Born in Singapore's slums, Sim knows first hand the agonies of not having a proper toilet. Now he is dedicating his life to a crisis few feel comfortable talking about.

Not having a place "to go" is not just an inconvenience; it is a problem that impacts 2.4 billion people worldwide.

In India alone, roughly 200,000 children die each year from lack of safe sanitation, while women are regularly raped because they must defecate in public spaces.

Sim, who uses humour to fight against bathroom taboos, founded the World Toilet Organization (WTO) and spent years lobbying countries worldwide to raise awareness for proper sanitation. He even successfully lobbied the United Nations to create World Toilet Day - the first international day of celebration for the toilet.

Now he is plunged into his biggest challenge yet when asked to secure six million toilets for the "Clean India" initiative. But with few resources, little help from the government, and his global adventures putting a strain on his family and WTO's board members, he wonders if he has finally met his match.

Follow Mr Toilet's travels, as he dons costumes, cracks jokes, negotiates with government officials and journeys to remote communities to make sure that everyone has a place "to go".

Mr Toilet - Witness - DO NOT USE
Jack Sim, founder of the World Toilet Organization, uses humour to advocate for global sanitation [Screengrab/Al Jazeera]



By Lily Zepeda

As a kid, I always thought I would grow up to be a mix of Diane Sawyer and Jeff Corwin - a world-renowned reporter who travels the world breaking news stories, and a childlike host who enthusiastically skips through rainforests and desert landscapes in search of the unusual.

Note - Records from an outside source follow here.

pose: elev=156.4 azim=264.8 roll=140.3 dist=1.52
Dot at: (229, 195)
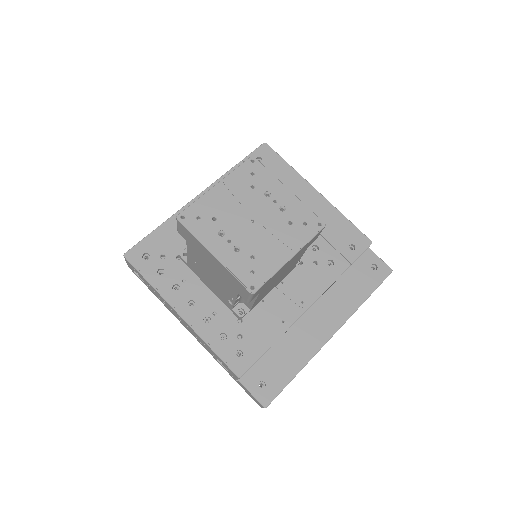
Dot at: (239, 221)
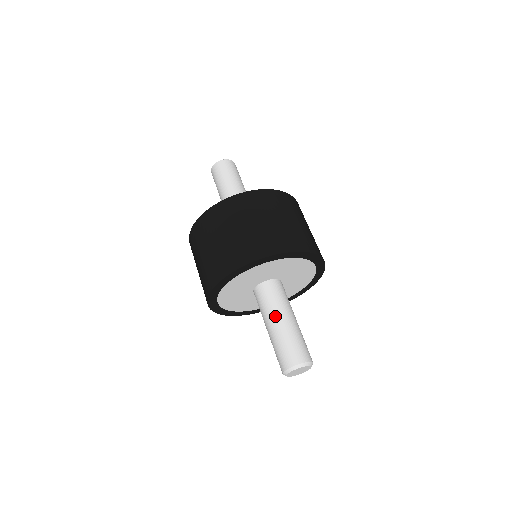
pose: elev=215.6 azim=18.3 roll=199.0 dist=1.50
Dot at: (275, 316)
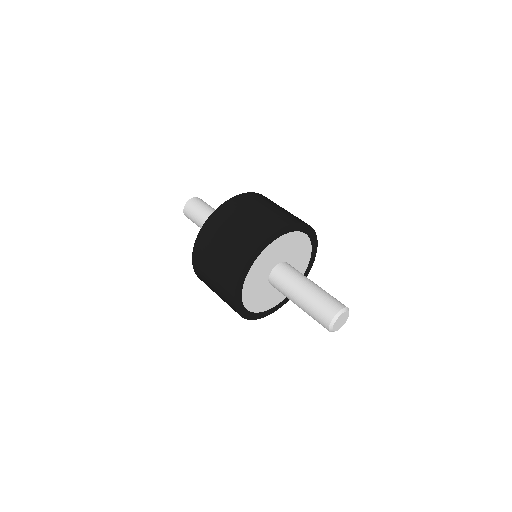
Dot at: (305, 281)
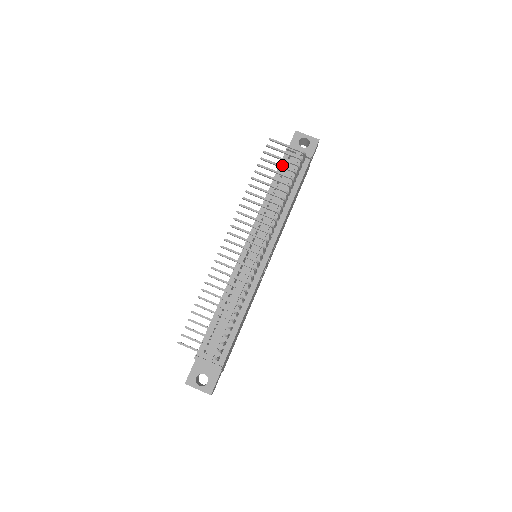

The story of Mr Toilet strangely embodies both of these dreams.

One fall afternoon in 2012, I was sitting in LA's rush hour traffic when I had to pee. As I quickly pulled off into the nearest store front, a DJ on the radio announced that the Bill & Melinda Gates Foundation had launched a toilet competition. Yes, a toilet competition!

I was all ears and stayed in the car a little longer to learn that Caltech, a university right in my city, had won first prize for their sustainable toilet model. This seemed random, yet funny and somehow very important - all elements of a great story. As I dug even deeper into the details (on my iPhone while finally peeing), I learned some shocking statistics: 2.4 billion people lack access to a safe, clean toilet. That means more people in the world have access to a cell phone than they do to a toilet. That's crap.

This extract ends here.